***** Listed records
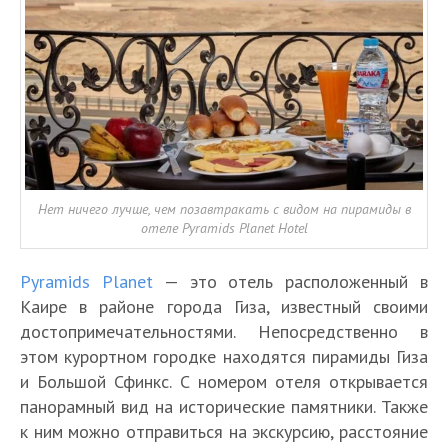
Нет ничего лучше, чем позавтракать с видом на пирамиды в
отеле Pyramids Planet Hotel
Pyramids Planet
— это отель расположенный в
Каире в районе города Гиза, известный своими
достопримечательностями. Непосредственно в
этом курортном городке находятся пирамиды Гиза
и Большой Сфинкс. С номером отеля открывается
панорамный вид на исторические памятники. Также
к ним можно отправиться на экскурсию, расстояние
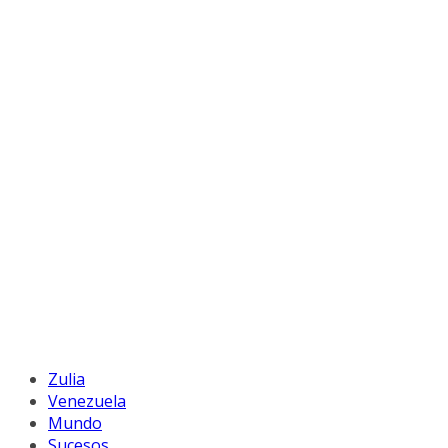
Zulia
Venezuela
Mundo
Sucesos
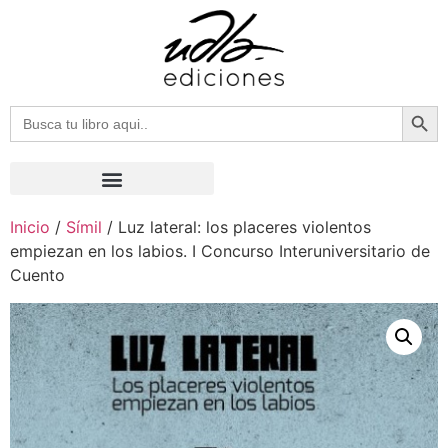
Botón
Buscar:
Inicio
/
Símil
/ Luz lateral: los placeres violentos
empiezan en los labios. I Concurso Interuniversitario de
Cuento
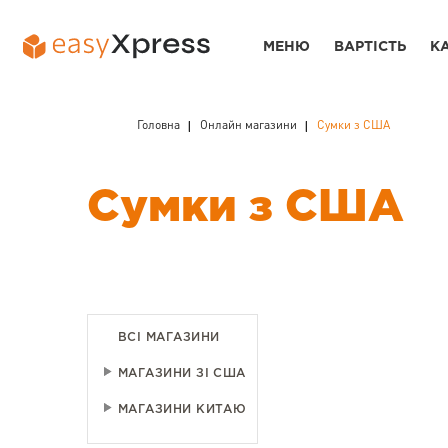
МЕНЮ
ВАРТІСТЬ
К
Головна
Онлайн магазини
Сумки з США
Сумки з США
ВСІ МАГАЗИНИ
МАГАЗИНИ ЗІ США
МАГАЗИНИ КИТАЮ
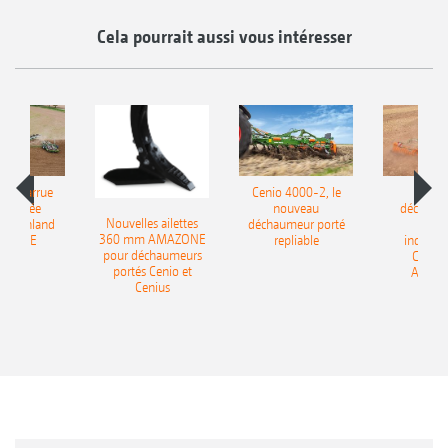
Cela pourrait aussi vous intéresser
le charrue
Cenio 4000-2, le
Nouve
-portée
nouveau
déchaum
Nouvelles ailettes
400 Onland
déchaumeur porté
disq
360 mm AMAZONE
AZONE
repliable
indépen
pour déchaumeurs
Catros
portés Cenio et
AMAZ
Cenius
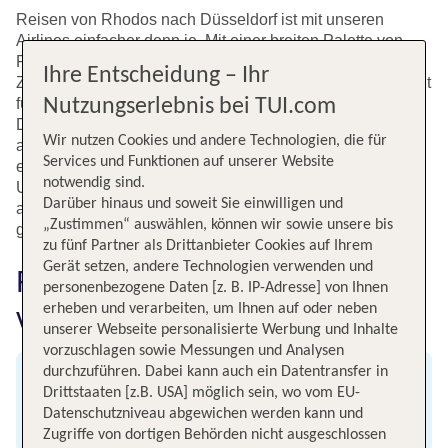
Reisen von Rhodos nach Düsseldorf ist mit unseren
Airlines einfacher denn je. Mit einer breiten Palette von
Flugoptionen, einschließlich Direktflüge und
Ihre Entscheidung – Ihr
Zwischenstopps, bieten wir Flexibilität und Bequemlichkeit
für jeden Reisenden. Die Flüge von Rhodos nach
Nutzungserlebnis bei TUI.com
Düsseldorf bieten die perfekte Gelegenheit, die
Wir nutzen Cookies und andere Technologien, die für
atemberaubende deutsche Architektur und Kultur zu
Services und Funktionen auf unserer Website
erkunden Egal, ob für einen Geschäftstermin oder einen
notwendig sind.
Urlaub, die Flüge von Rhodos nach Düsseldorf sind eine
Darüber hinaus und soweit Sie einwilligen und
attraktive Option, die Bequemlichkeit und Qualität
„Zustimmen“ auswählen, können wir sowie unsere bis
garantiert.
zu fünf Partner als Drittanbieter Cookies auf Ihrem
Gerät setzen, andere Technologien verwenden und
Fluginformationen für Flüge
personenbezogene Daten [z. B. IP-Adresse] von Ihnen
von Rhodos nach Düsseldorf
erheben und verarbeiten, um Ihnen auf oder neben
unserer Webseite personalisierte Werbung und Inhalte
vorzuschlagen sowie Messungen und Analysen
durchzuführen. Dabei kann auch ein Datentransfer in
Abflug
Drittstaaten [z.B. USA] möglich sein, wo vom EU-
Datenschutzniveau abgewichen werden kann und
Flughafen Rhodos
Zugriffe von dortigen Behörden nicht ausgeschlossen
**********
| Exercise goal |
Exactness is what counts here: copy each entry as given and omit its pictures.

| Task response |
Нет ничего лучше, чем позавтракать с видом на пирамиды в
отеле Pyramids Planet Hotel
Pyramids Planet
— это отель расположенный в
Каире в районе города Гиза, известный своими
достопримечательностями. Непосредственно в
этом курортном городке находятся пирамиды Гиза
и Большой Сфинкс. С номером отеля открывается
панорамный вид на исторические памятники. Также
к ним можно отправиться на экскурсию, расстояние
Zulia
Venezuela
Mundo
Sucesos
Botón
Buscar:
Inicio
/
Símil
/ Luz lateral: los placeres violentos
empiezan en los labios. I Concurso Interuniversitario de
Cuento
МЕНЮ
ВАРТІСТЬ
К
Головна
Онлайн магазини
Сумки з США
Сумки з США
ВСІ МАГАЗИНИ
МАГАЗИНИ ЗІ США
МАГАЗИНИ КИТАЮ
Cela pourrait aussi vous intéresser
le charrue
Cenio 4000-2, le
Nouve
-portée
nouveau
déchaum
Nouvelles ailettes
400 Onland
déchaumeur porté
disq
360 mm AMAZONE
AZONE
repliable
indépen
pour déchaumeurs
Catros
portés Cenio et
AMAZ
Cenius
Reisen von Rhodos nach Düsseldorf ist mit unseren
Airlines einfacher denn je. Mit einer breiten Palette von
Flugoptionen, einschließlich Direktflüge und
Ihre Entscheidung – Ihr
Zwischenstopps, bieten wir Flexibilität und Bequemlichkeit
für jeden Reisenden. Die Flüge von Rhodos nach
Nutzungserlebnis bei TUI.com
Düsseldorf bieten die perfekte Gelegenheit, die
Wir nutzen Cookies und andere Technologien, die für
atemberaubende deutsche Architektur und Kultur zu
Services und Funktionen auf unserer Website
erkunden Egal, ob für einen Geschäftstermin oder einen
notwendig sind.
Urlaub, die Flüge von Rhodos nach Düsseldorf sind eine
Darüber hinaus und soweit Sie einwilligen und
attraktive Option, die Bequemlichkeit und Qualität
„Zustimmen“ auswählen, können wir sowie unsere bis
garantiert.
zu fünf Partner als Drittanbieter Cookies auf Ihrem
Gerät setzen, andere Technologien verwenden und
Fluginformationen für Flüge
personenbezogene Daten [z. B. IP-Adresse] von Ihnen
von Rhodos nach Düsseldorf
erheben und verarbeiten, um Ihnen auf oder neben
unserer Webseite personalisierte Werbung und Inhalte
vorzuschlagen sowie Messungen und Analysen
durchzuführen. Dabei kann auch ein Datentransfer in
Abflug
Drittstaaten [z.B. USA] möglich sein, wo vom EU-
Datenschutzniveau abgewichen werden kann und
Flughafen Rhodos
Zugriffe von dortigen Behörden nicht ausgeschlossen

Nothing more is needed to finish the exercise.